Il lato oscuro e l’assurdo fascino dell’anarchia

di Nicola Sajeva

PER MOLTI L’ANARCHIA E’ LA PIU’ BELLA CHE CI SIA. IN REALTA’…

L’anarchia è la più bella che ci sia!”: a questa conclusione arrivava, tanti anni fa, una persona semplice senza tanti studi alle spalle, fondamentalmente buona, desiderosa di vivere in una realtà dove la giustizia riuscisse ad avere la meglio su tutte le forme di sopraffazione e dettasse le regole della convivenza civile.

Certamente l’espressione era criticabile, ma nessuno si permetteva di controbattere anche perché il personaggio in questione non dimostrava propensione alcuna al dialogo. Sicuramente, nella sua esistenza, dei sogni non erano riusciti a realizzarsi, delle aspettative avevano trovato difficoltà di concretizzazione, delle testimonianze si erano rivelate false.

La reazione a tutto ciò faceva sbocciare la colorita espressione, inaccettabile per gli ascoltatori e, a ben riflettere, non condivisa sicuramente dal nostro personaggio. Un’affermazione concettualmente non proponibile, razionalmente non condivisibile che, stranamente oggi sembra invece trovare spazio per mettere in vetrina il suo oscuro e assurdo fascino.
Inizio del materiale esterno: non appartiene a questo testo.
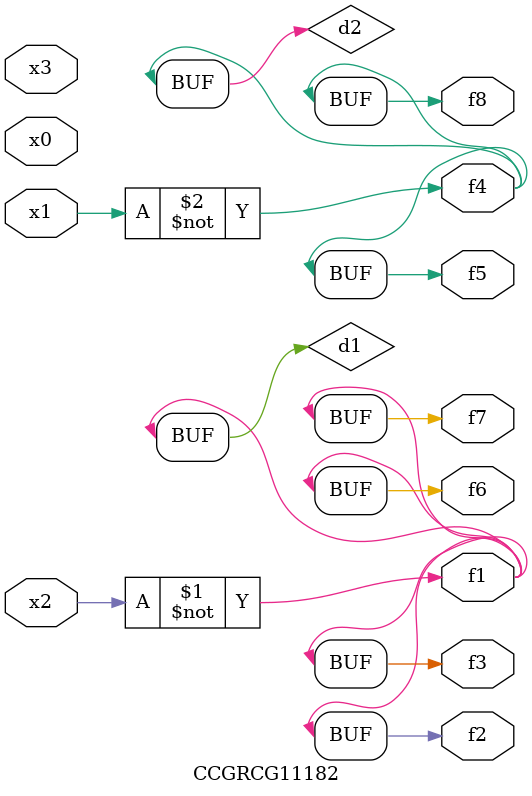
<source format=v>
module CCGRCG11182(
	input x0, x1, x2, x3,
	output f1, f2, f3, f4, f5, f6, f7, f8
);

	wire d1, d2;

	xnor (d1, x2);
	not (d2, x1);
	assign f1 = d1;
	assign f2 = d1;
	assign f3 = d1;
	assign f4 = d2;
	assign f5 = d2;
	assign f6 = d1;
	assign f7 = d1;
	assign f8 = d2;
endmodule

</source>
La tendenza, in nome della ‘libertà’, a non dare o a non accettare regole, non nasconde forse una componente decisamente anarcoide? Constatando che oggi una regola, un paletto, un consiglio può risultare lesivo della libertà, non emerge forse, in tutta la sua pericolosità, la possibilità di mettere in circolo idee, comportamenti, spinte vigorose verso una cieca globale contestazione?

Soffermiamoci a capire ciò che avviene all’interno degli ambiti deputati alla trasmissione culturale responsabili di mettere tutti i membri della comunità nelle condizioni ottimali per esprimere le loro personali potenzialità. E’ facile constatare come famiglia e scuola non riescono più ad assolvere il loro delicato determinante ruolo, e se da una parte dichiarano apertamente la loro impotenza, dall’altra si ritrovano a seguire piste conflittuali che determinano incomprensione, sfiducia reciproca, sterile rivalsa.

Le oasi dove serenamente prende corpo una collaborazione sinergica sembrano in via di smobilitazione. Purtroppo, la disposizione all’ascolto delle ragioni altrui stenta a far breccia nel cuore dell’uomo contemporaneo. Una difesa ad oltranza delle proprie posizioni da parte degli adulti innesca, nelle sensibilità di bambini e giovani, pericolosi meccanismi di rigetto e di chiusura che introducono una ricerca avventurosa di esperienze alternative nei “paradisi” ignobilmente proposti dalla droga, dall’alcool, dalla caduta di inibizioni morali.

Allora l’anarchia diventa la più bella che ci sia e tutti i progetti di democratizzazione, di partecipazione sociale, di legalità, di lotta alle schiavitù antiche e moderne, servono solo a nascondere una realtà che richiederebbe ben altre terapie. Se non ci mettiamo d’accordo sul vero significato di libertà non riusciremo ad andare avanti.

L’egoismo, la tensione falsamente liberatoria contenuta nei disvalori stanno smantellando ogni possibilità di reazione, spegnendo in tutti il fuoco dell’indignazione. Un progresso sociale che, per la sua evoluzione, non pesca più nel mare dell’umanesimo è destinato a firmare la sua dissoluzione.

Tutto ciò non per pennellare lo scenario attuale con grigi riflessi di catastrofismo, ma per aprire la nostra riflessione ad un fecondo realismo. Quando il denaro diventa l’unico ideale da perseguire, quando dell’amore restano disponibili solo scarti e sottoprodotti, quando il mondo della politica è scosso dall’individualismo che determina divisioni a catena, compromessi, giochi di potere, spinte a cancellare l’avversario, non stiamo forse imboccando la strada dove l’anarchia ha approntato le sue fornitissime bancarelle?

La reazione a tutti i soprusi, a tutte le croci, a tutte le mafie, a tutti i soffocamenti della libertà portava il mio interlocutore a desiderare l’anarchia. Non vorrei che oggi lo stesso sentimento di reazione, lo stesso desiderio di libertà riuscisse a far proseliti, riuscisse a devitalizzare la nostra quotidianità. Prendere coscienza di aver sbagliato non è debolezza, ma segno, occasione, possibilità di aprire le ali per raggiungere l’altezza della vera libertà. Il figliol prodigo non dimostrò debolezza quando decise di ritornare a casa, dimostrò bensì di aver capito dove poteva ricominciare a vivere.